### Source material
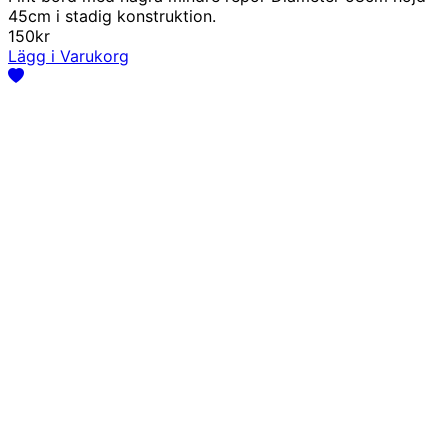
45cm i stadig konstruktion.
150kr
Lägg i Varukorg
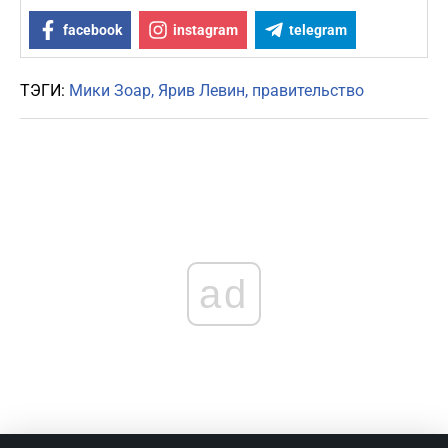
facebook
instagram
telegram
ТЭГИ:
Мики Зоар
Ярив Левин
правительство
ad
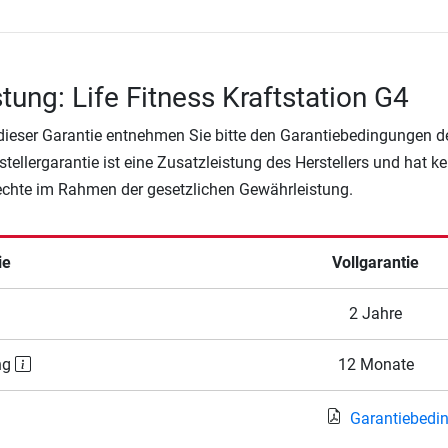
tung: Life Fitness Kraftstation G4
 dieser Garantie entnehmen Sie bitte den Garantiebedingungen d
rstellergarantie ist eine Zusatzleistung des Herstellers und hat k
Rechte im Rahmen der gesetzlichen Gewährleistung.
ie
Vollgarantie
2 Jahre
ng
12 Monate
Garantiebedi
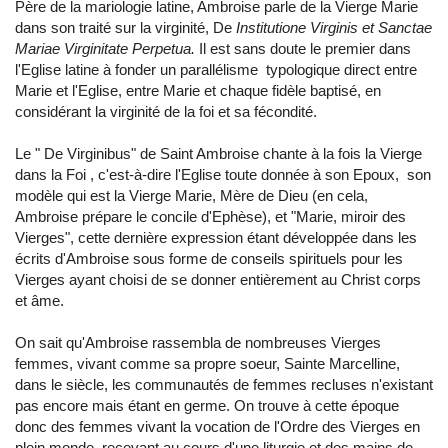
Père de la mariologie latine, Ambroise parle de la Vierge Marie
dans son traité sur la virginité, De
Institutione Virginis et Sanctae
Mariae Virginitate Perpetua.
Il est sans doute le premier dans
l'Eglise latine à fonder un parallélisme typologique direct entre
Marie et l'Eglise, entre Marie et chaque fidèle baptisé, en
considérant la virginité de la foi et sa fécondité.
Le " De Virginibus" de Saint Ambroise chante à la fois la Vierge
dans la Foi , c'est-à-dire l'Eglise toute donnée à son Epoux, son
modèle qui est la Vierge Marie, Mère de Dieu (en cela,
Ambroise prépare le concile d'Ephèse), et "Marie, miroir des
Vierges", cette dernière expression étant développée dans les
écrits d'Ambroise sous forme de conseils spirituels pour les
Vierges ayant choisi de se donner entièrement au Christ corps
et âme.
On sait qu'Ambroise rassembla de nombreuses Vierges
femmes, vivant comme sa propre soeur, Sainte Marcelline,
dans le siècle, les communautés de femmes recluses n'existant
pas encore mais étant en germe. On trouve à cette époque
donc des femmes vivant la vocation de l'Ordre des Vierges en
plein monde, recevant au cours d'une liturgie et des mains de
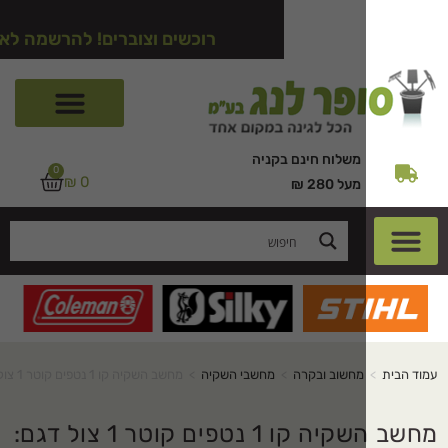
רוכשים וצוברים! להרשמה לאתר לחצו כא
משלוח חינם בקניה
0
₪
0
מעל 280 ₪
מחשוב ובקרה
>
מחשבי השקיה
>
מחשב השקיה קו 1 נטפים קוטר 1 צול דגם: אקווה פרו
מחשב השקיה קו 1 נטפים קוטר 1 צול דגם:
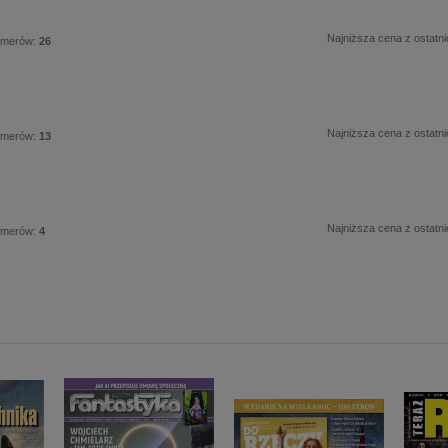
Najniższa cena z ostatni
umerów:
26
Najniższa cena z ostatni
umerów:
13
Najniższa cena z ostatni
umerów:
4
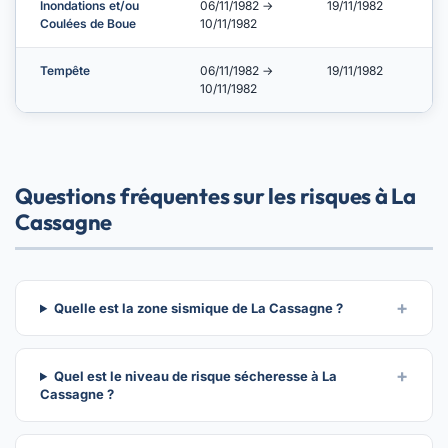
Inondations et/ou
06/11/1982 →
19/11/1982
Coulées de Boue
10/11/1982
Tempête
06/11/1982 →
19/11/1982
10/11/1982
Questions fréquentes sur les risques à La
Cassagne
Quelle est la zone sismique de La Cassagne ?
Quel est le niveau de risque sécheresse à La
Cassagne ?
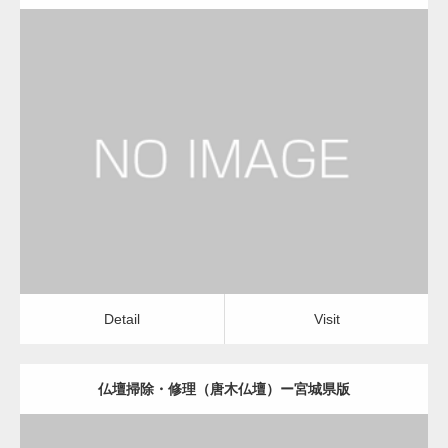
更新日：
2022.11.01
仏壇掃除・修理（唐木仏壇）
Detail
Visit
Detail
Visit
仏壇掃除・修理（唐木仏壇）ー宮城県版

### Assignment
Once the pictures are removed, return the entries exactly as they stand.

### The completed task
45cm i stadig konstruktion.
150kr
Lägg i Varukorg
facebook
instagram
telegram
ТЭГИ:
Мики Зоар
Ярив Левин
правительство
ad
tung: Life Fitness Kraftstation G4
 dieser Garantie entnehmen Sie bitte den Garantiebedingungen d
rstellergarantie ist eine Zusatzleistung des Herstellers und hat k
Rechte im Rahmen der gesetzlichen Gewährleistung.
ie
Vollgarantie
2 Jahre
ng
12 Monate
Garantiebedi
Père de la mariologie latine, Ambroise parle de la Vierge Marie
dans son traité sur la virginité, De
Institutione Virginis et Sanctae
Mariae Virginitate Perpetua.
Il est sans doute le premier dans
l'Eglise latine à fonder un parallélisme typologique direct entre
Marie et l'Eglise, entre Marie et chaque fidèle baptisé, en
considérant la virginité de la foi et sa fécondité.
Le " De Virginibus" de Saint Ambroise chante à la fois la Vierge
dans la Foi , c'est-à-dire l'Eglise toute donnée à son Epoux, son
modèle qui est la Vierge Marie, Mère de Dieu (en cela,
Ambroise prépare le concile d'Ephèse), et "Marie, miroir des
Vierges", cette dernière expression étant développée dans les
écrits d'Ambroise sous forme de conseils spirituels pour les
Vierges ayant choisi de se donner entièrement au Christ corps
et âme.
On sait qu'Ambroise rassembla de nombreuses Vierges
femmes, vivant comme sa propre soeur, Sainte Marcelline,
dans le siècle, les communautés de femmes recluses n'existant
pas encore mais étant en germe. On trouve à cette époque
donc des femmes vivant la vocation de l'Ordre des Vierges en
plein monde, recevant au cours d'une liturgie et des mains de
רוכשים וצוברים! להרשמה לאתר לחצו כא
משלוח חינם בקניה
0
₪
0
מעל 280 ₪
מחשוב ובקרה
>
מחשבי השקיה
>
מחשב השקיה קו 1 נטפים קוטר 1 צול דגם: אקווה פרו
מחשב השקיה קו 1 נטפים קוטר 1 צול דגם:
Najniższa cena z ostatni
umerów:
26
Najniższa cena z ostatni
umerów:
13
Najniższa cena z ostatni
umerów:
4
Inondations et/ou
06/11/1982 →
19/11/1982
Coulées de Boue
10/11/1982
Tempête
06/11/1982 →
19/11/1982
10/11/1982
Questions fréquentes sur les risques à La
Cassagne
Quelle est la zone sismique de La Cassagne ?
Quel est le niveau de risque sécheresse à La
Cassagne ?
更新日：
2022.11.01
仏壇掃除・修理（唐木仏壇）
Detail
Visit
Detail
Visit
仏壇掃除・修理（唐木仏壇）ー宮城県版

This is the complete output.